From the World Readiness Standards, 2015: Learners use the language both within and beyond the classroom to interact and collaborate in their community and the globalized world.
Communities. This is where the rubber really hits the road-interacting with actual humans that speak the language. For teachers in K-8 programs, this standard can present challenges in terms of opportunity and age appropriateness. I'm fortunate to work in a Montessori environment where independence is fostered and celebrated, so we are able to travel with the middle schoolers(I'll elaborate on traveling with 13 year olds later), but in elementary, making the community connection is still an interesting challenge. This year I'm experimenting with some ways the children can connect and use Spanish outside of the classroom without, well, going outside of the classroom.
The Peace Corps has a program to connect volunteers with schools, so my third graders are corresponding with a volunteer in Costa Rica. Thanks to technology, our volunteer has been able to email us photos and letters and we can do the same.

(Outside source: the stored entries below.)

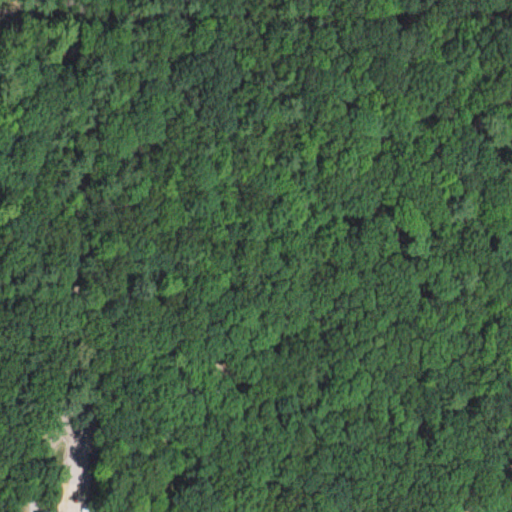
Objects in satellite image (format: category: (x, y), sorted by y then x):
road: (19, 2)
road: (415, 6)
road: (88, 245)
road: (343, 248)
road: (194, 261)
road: (500, 503)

Fortunately she's a Spanish speaker and it's given my students a chance to use Spanish for introductions and asking questions, and they've learned a thing or two about life in Costa Rica.
In upper elementary, I'm using E-pals to connect with children my students' age in Spain and Nicaragua. We're using paper letter writing which has been a fun way for the children to exchange tokens such as coins, school photos and friendship bracelets, but are also exchanging sound recordings using Vocaroo/email. The ripple effects are being felt in our school community and more classroom teachers are asking about how to participate in project collaboration and pen pal connections in their classrooms, too!
In what ways are you bringing the world to the children you teach?